■ The problem ■
Print the records below word for word, but leave out the pictures.

Dataset entries:
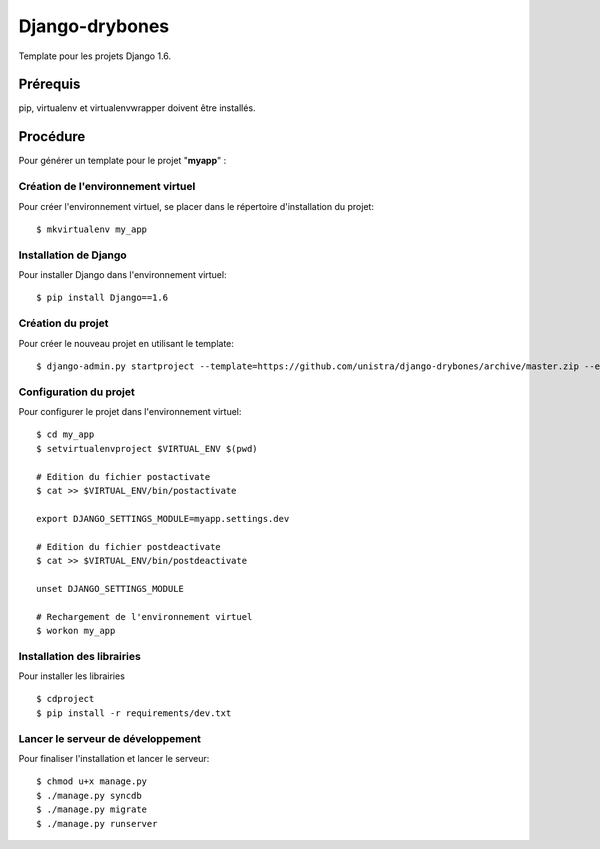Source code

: ========================
Django-drybones
========================

Template pour les projets Django 1.6.

Prérequis
===================
pip, virtualenv et virtualenvwrapper doivent être installés.

Procédure
===================
Pour générer un template pour le projet "**myapp**" :

Création de l'environnement virtuel
-----------------------------------

Pour créer l'environnement virtuel, se placer dans le répertoire d'installation du projet::

    $ mkvirtualenv my_app

Installation de Django
----------------------

Pour installer Django dans l'environnement virtuel::

    $ pip install Django==1.6

Création du projet
-------------------

Pour créer le nouveau projet en utilisant le template::

    $ django-admin.py startproject --template=https://github.com/unistra/django-drybones/archive/master.zip --extension=html,rst,ini --name=Makefile myapp

Configuration du projet
-----------------------

Pour configurer le projet dans l'environnement virtuel::

    $ cd my_app
    $ setvirtualenvproject $VIRTUAL_ENV $(pwd)
    
    # Edition du fichier postactivate
    $ cat >> $VIRTUAL_ENV/bin/postactivate
    
    export DJANGO_SETTINGS_MODULE=myapp.settings.dev
    
    # Edition du fichier postdeactivate
    $ cat >> $VIRTUAL_ENV/bin/postdeactivate
    
    unset DJANGO_SETTINGS_MODULE
    
    # Rechargement de l'environnement virtuel
    $ workon my_app

Installation des librairies
---------------------------

Pour installer les librairies ::

    $ cdproject
    $ pip install -r requirements/dev.txt

Lancer le serveur de développement
----------------------------------

Pour finaliser l'installation et lancer le serveur::

    $ chmod u+x manage.py
    $ ./manage.py syncdb
    $ ./manage.py migrate
    $ ./manage.py runserver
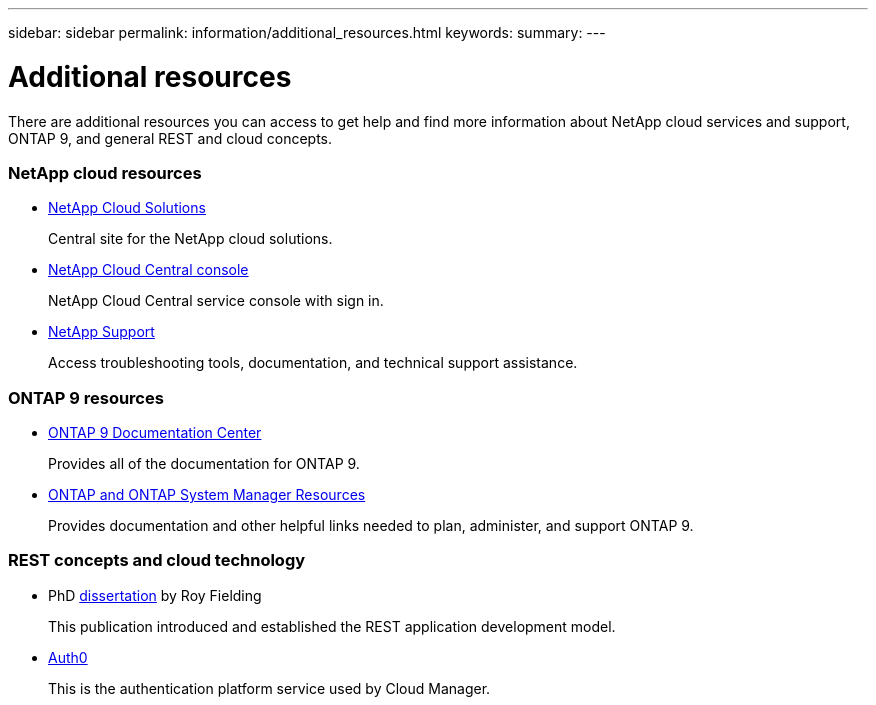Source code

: ---
sidebar: sidebar
permalink: information/additional_resources.html
keywords:
summary:
---

= Additional resources
:hardbreaks:
:nofooter:
:icons: font
:linkattrs:
:imagesdir: ./media/

[.lead]
There are additional resources you can access to get help and find more information about NetApp cloud services and support, ONTAP 9, and general REST and cloud concepts.

=== NetApp cloud resources

* https://cloud.netapp.com/[NetApp Cloud Solutions^]
+
Central site for the NetApp cloud solutions.

* https://services.cloud.netapp.com/redirect-to-login?startOnSignup=false[NetApp Cloud Central console^]
+
NetApp Cloud Central service console with sign in.

* https://mysupport.netapp.com/[NetApp Support^]
+
Access troubleshooting tools, documentation, and technical support assistance.

=== ONTAP 9 resources

* https://docs.netapp.com/ontap-9/index.jsp[ONTAP 9 Documentation Center^]
+
Provides all of the documentation for ONTAP 9.

* https://www.netapp.com/us/documentation/ontap-and-oncommand-system-manager.aspx[ONTAP and ONTAP System Manager Resources^]
+
Provides documentation and other helpful links needed to plan, administer, and support ONTAP 9.

=== REST concepts and cloud technology

* PhD https://www.ics.uci.edu/~fielding/pubs/dissertation/top.htm[dissertation^] by Roy Fielding
+
This publication introduced and established the REST application development model.

* https://auth0.com/[Auth0^]
+
This is the authentication platform service used by Cloud Manager.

■ Written answer ■
Source code

: ========================
Django-drybones
========================

Template pour les projets Django 1.6.

Prérequis
===================
pip, virtualenv et virtualenvwrapper doivent être installés.

Procédure
===================
Pour générer un template pour le projet "**myapp**" :

Création de l'environnement virtuel
-----------------------------------

Pour créer l'environnement virtuel, se placer dans le répertoire d'installation du projet::

    $ mkvirtualenv my_app

Installation de Django
----------------------

Pour installer Django dans l'environnement virtuel::

    $ pip install Django==1.6

Création du projet
-------------------

Pour créer le nouveau projet en utilisant le template::

    $ django-admin.py startproject --template=https://github.com/unistra/django-drybones/archive/master.zip --extension=html,rst,ini --name=Makefile myapp

Configuration du projet
-----------------------

Pour configurer le projet dans l'environnement virtuel::

    $ cd my_app
    $ setvirtualenvproject $VIRTUAL_ENV $(pwd)
    
    # Edition du fichier postactivate
    $ cat >> $VIRTUAL_ENV/bin/postactivate
    
    export DJANGO_SETTINGS_MODULE=myapp.settings.dev
    
    # Edition du fichier postdeactivate
    $ cat >> $VIRTUAL_ENV/bin/postdeactivate
    
    unset DJANGO_SETTINGS_MODULE
    
    # Rechargement de l'environnement virtuel
    $ workon my_app

Installation des librairies
---------------------------

Pour installer les librairies ::

    $ cdproject
    $ pip install -r requirements/dev.txt

Lancer le serveur de développement
----------------------------------

Pour finaliser l'installation et lancer le serveur::

    $ chmod u+x manage.py
    $ ./manage.py syncdb
    $ ./manage.py migrate
    $ ./manage.py runserver
Source code

: ---
sidebar: sidebar
permalink: information/additional_resources.html
keywords:
summary:
---

= Additional resources
:hardbreaks:
:nofooter:
:icons: font
:linkattrs:
:imagesdir: ./media/

[.lead]
There are additional resources you can access to get help and find more information about NetApp cloud services and support, ONTAP 9, and general REST and cloud concepts.

=== NetApp cloud resources

* https://cloud.netapp.com/[NetApp Cloud Solutions^]
+
Central site for the NetApp cloud solutions.

* https://services.cloud.netapp.com/redirect-to-login?startOnSignup=false[NetApp Cloud Central console^]
+
NetApp Cloud Central service console with sign in.

* https://mysupport.netapp.com/[NetApp Support^]
+
Access troubleshooting tools, documentation, and technical support assistance.

=== ONTAP 9 resources

* https://docs.netapp.com/ontap-9/index.jsp[ONTAP 9 Documentation Center^]
+
Provides all of the documentation for ONTAP 9.

* https://www.netapp.com/us/documentation/ontap-and-oncommand-system-manager.aspx[ONTAP and ONTAP System Manager Resources^]
+
Provides documentation and other helpful links needed to plan, administer, and support ONTAP 9.

=== REST concepts and cloud technology

* PhD https://www.ics.uci.edu/~fielding/pubs/dissertation/top.htm[dissertation^] by Roy Fielding
+
This publication introduced and established the REST application development model.

* https://auth0.com/[Auth0^]
+
This is the authentication platform service used by Cloud Manager.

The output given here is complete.